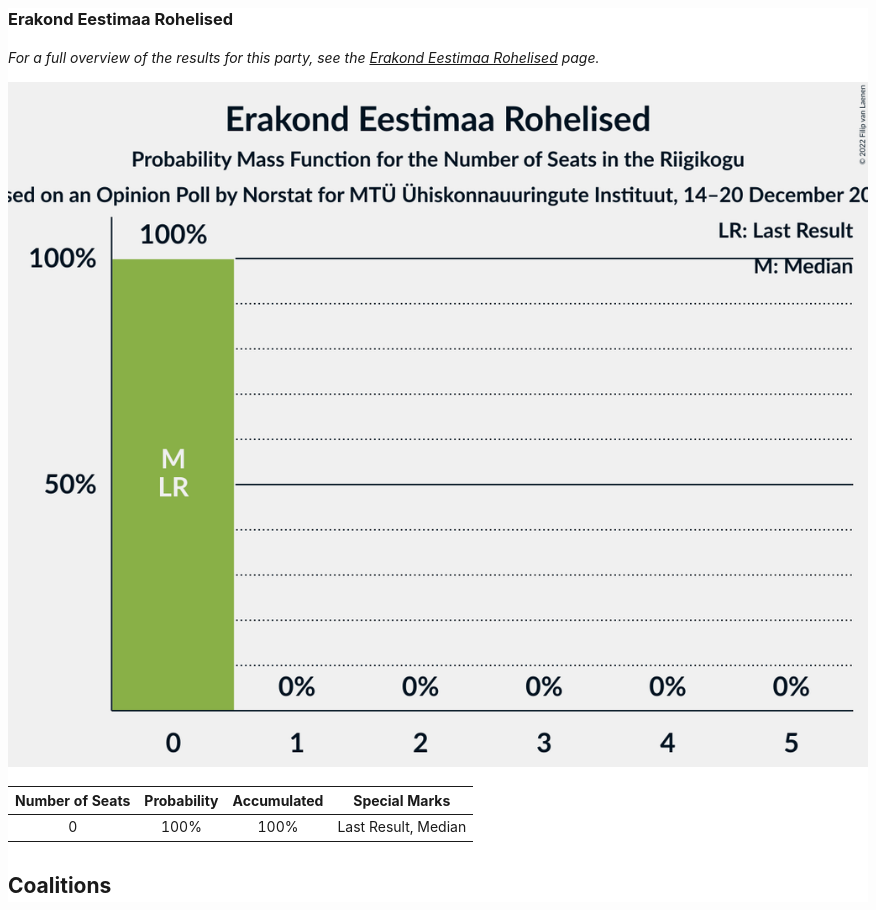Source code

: ### Erakond Eestimaa Rohelised

*For a full overview of the results for this party, see the [Erakond Eestimaa Rohelised](party-erakondeestimaarohelised.html) page.*

![Graph with seats probability mass function not yet produced](2021-12-20-Norstat-seats-pmf-erakondeestimaarohelised.png "Seats Probability Mass Function")

| Number of Seats | Probability | Accumulated | Special Marks |
|:---------------:|:-----------:|:-----------:|:-------------:|
| 0 | 100% | 100% | Last Result, Median |


## Coalitions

+ + + + + + +

◆ Your goal ◆
Copy the items above exactly as they appear, leaving out the pictures.

◆ Answer to the problem ◆
Source code

: ### Erakond Eestimaa Rohelised

*For a full overview of the results for this party, see the [Erakond Eestimaa Rohelised](party-erakondeestimaarohelised.html) page.*

![Graph with seats probability mass function not yet produced](2021-12-20-Norstat-seats-pmf-erakondeestimaarohelised.png "Seats Probability Mass Function")

| Number of Seats | Probability | Accumulated | Special Marks |
|:---------------:|:-----------:|:-----------:|:-------------:|
| 0 | 100% | 100% | Last Result, Median |


## Coalitions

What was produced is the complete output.